Cicely shook her head. “I’m the cat that walks by herself,” she said lightly. “Not a man will bother with me—but, as to that, none will bother me going home, so it works good and bad!”

“Yes, I guess so!” her neighbor derisively replied. “Pity ’bout you! Us girls are on to you, Miss Adair! The fellers’d tumble for you if you didn’t jack ’em up!”

“Fiddlesticks! But I won’t have anyone calling for me; puts you under obligations,” said Cis impatiently.

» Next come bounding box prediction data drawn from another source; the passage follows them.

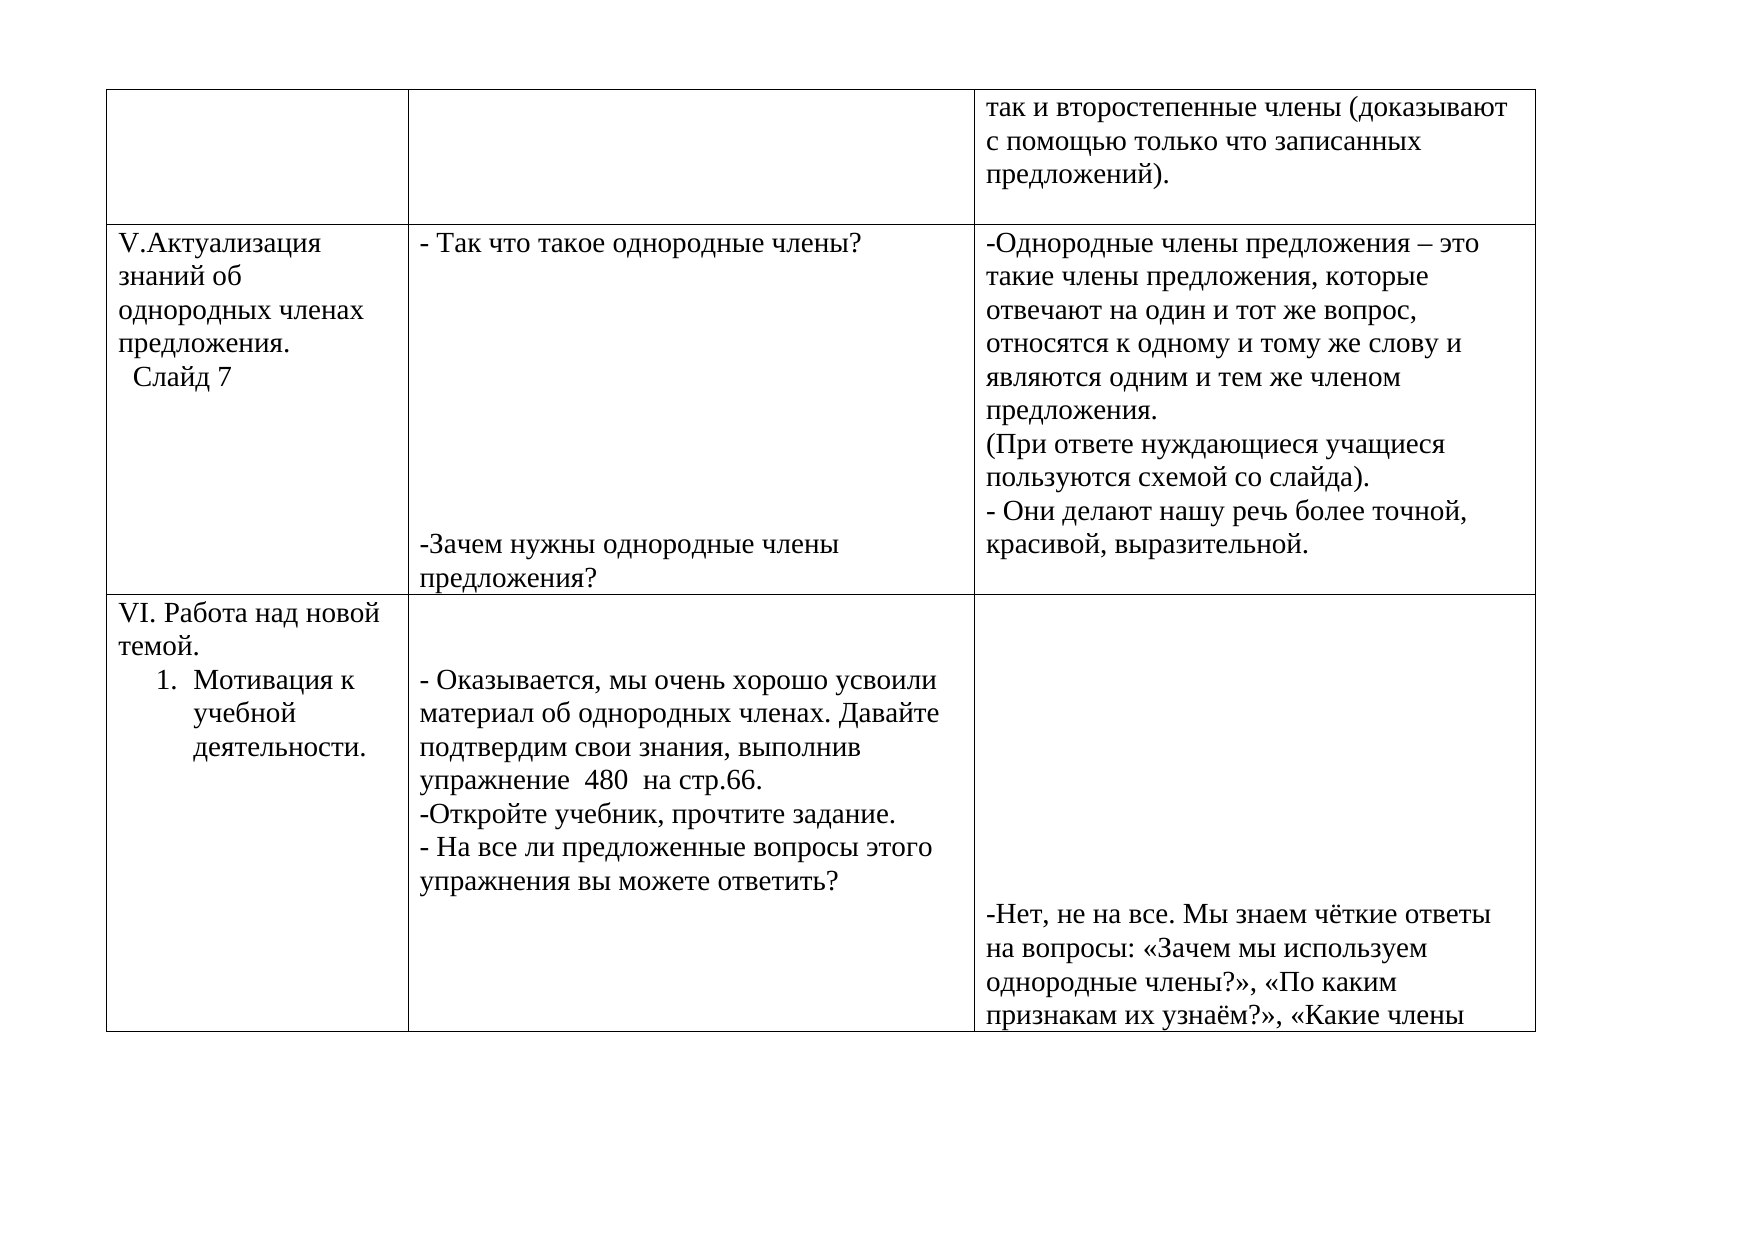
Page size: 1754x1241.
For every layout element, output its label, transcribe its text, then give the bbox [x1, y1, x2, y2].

table_cell - Так что такое однородные члены? -Зачем нужны однородные члены предложения? [409, 225, 974, 594]
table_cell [107, 595, 408, 1031]
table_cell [409, 595, 974, 1031]
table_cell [107, 90, 408, 224]
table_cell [975, 90, 1535, 224]
table_cell V.Актуализация знаний об однородных членах предложения. Слайд 7 [107, 225, 408, 594]
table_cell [409, 90, 974, 224]
table_cell -Однородные члены предложения – это такие члены предложения, которые отвечают на один и тот же вопрос, относятся к одному и тому же слову и являются одним и тем же членом предложения. (При ответе нуждающиеся учащиеся пользуются схемой со слайда). - Они делают нашу речь более точной, красивой, выразительной. [975, 225, 1535, 594]
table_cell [975, 595, 1535, 1031]
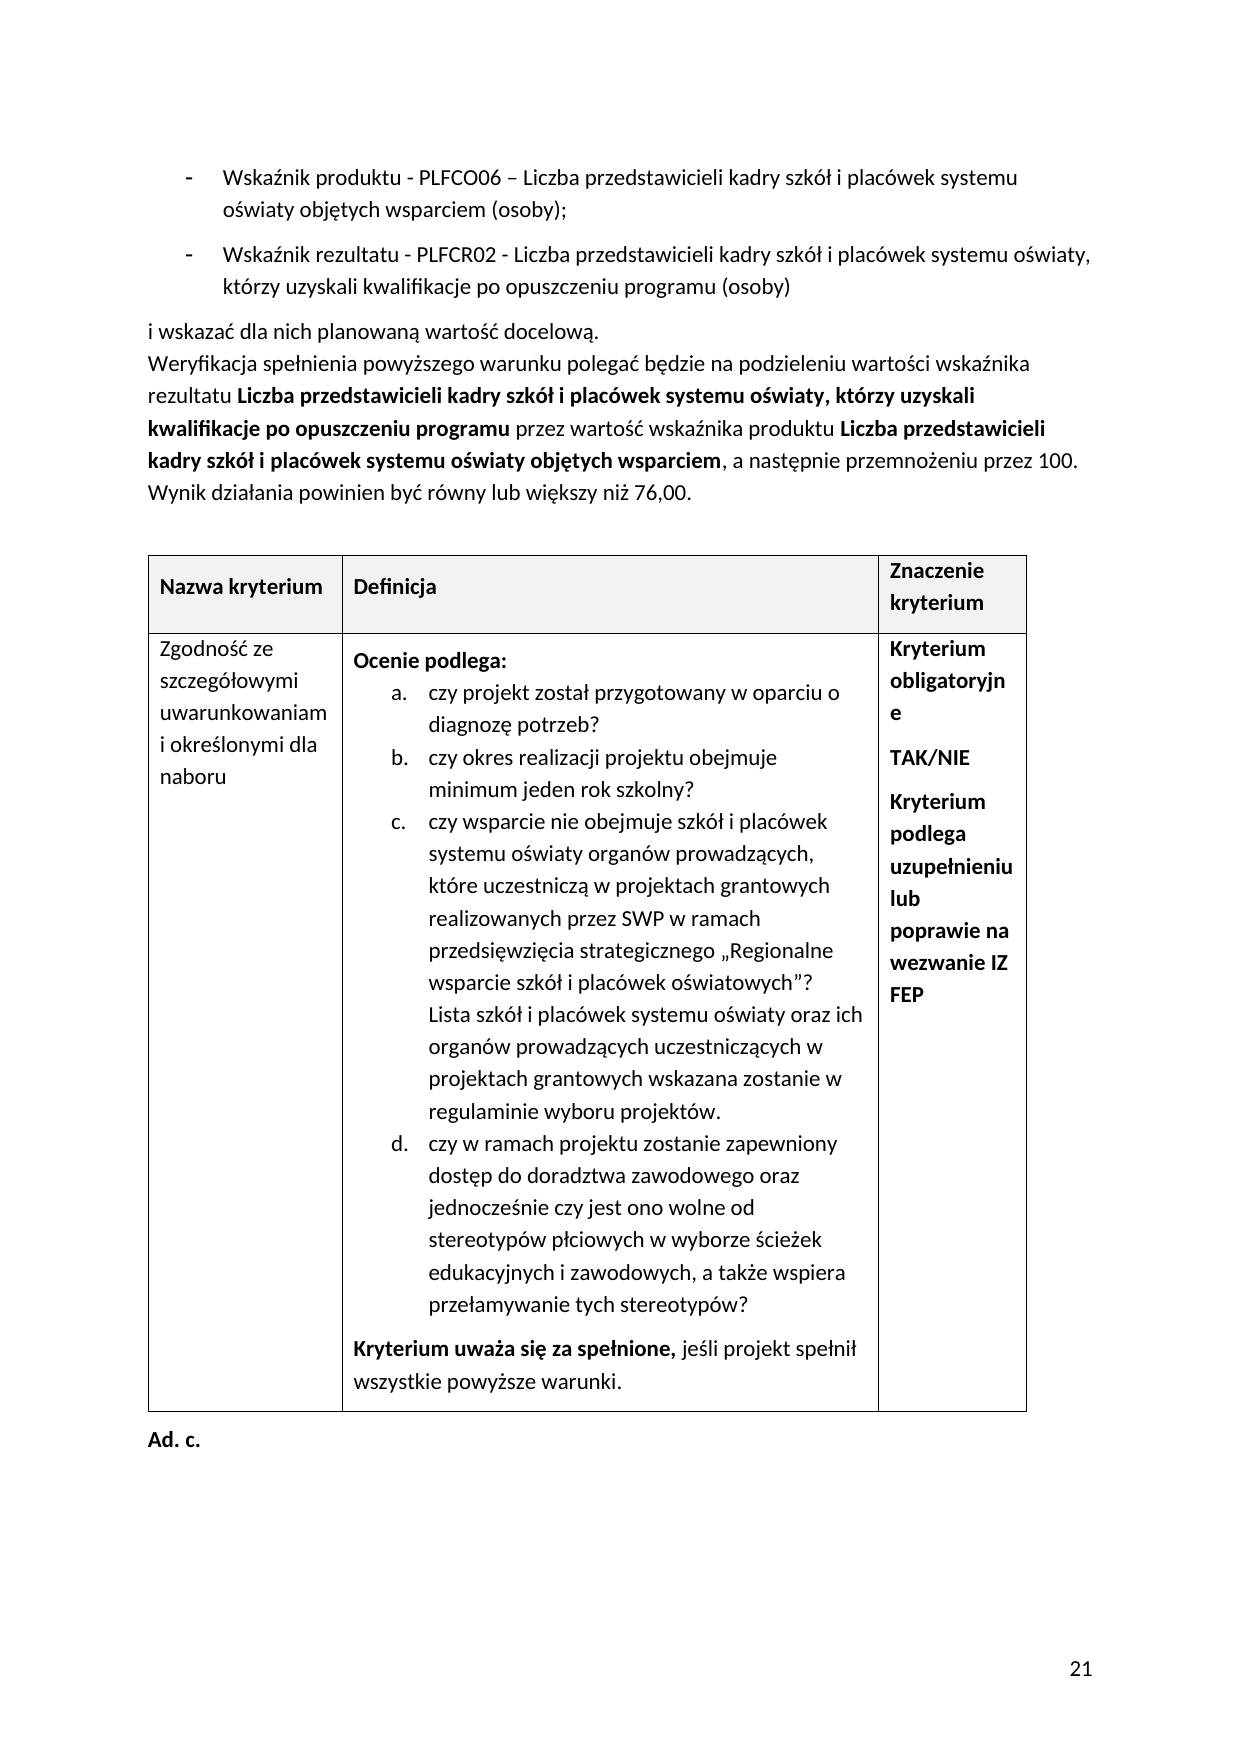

“You said a mouthful!” the girl endorsed her, then added significantly: “I got one comin’ after me, but I don’t get off till one, Q. T. Dang’rous goin’ alone at that littlest hour!”

The girl laughed and Cis looked disgusted, drawing away with a slight, involuntary movement before she recalled herself. Then she said:

“One is a lot later than ten, more than the four hours later. Glad you’ve someone to see you safe, Mimi.”

Cicely turned back to her switchboard, refusing to share the humor of Mimi’s being escorted home, and as she did so she received a call.

“I’d like to get 12, the Boulevard, if you please,” a voice said.

Cicely said sharply: “What number did you say?”

She recognized the voice and the peculiar form of its call. It was the oily, yet sub-acid voice which Cis had said was like maple syrup beginning to ferment, the voice which she distrusted, the voice of sweet Jeanette Lucas’ betrothed, to whom her marriage was imminent.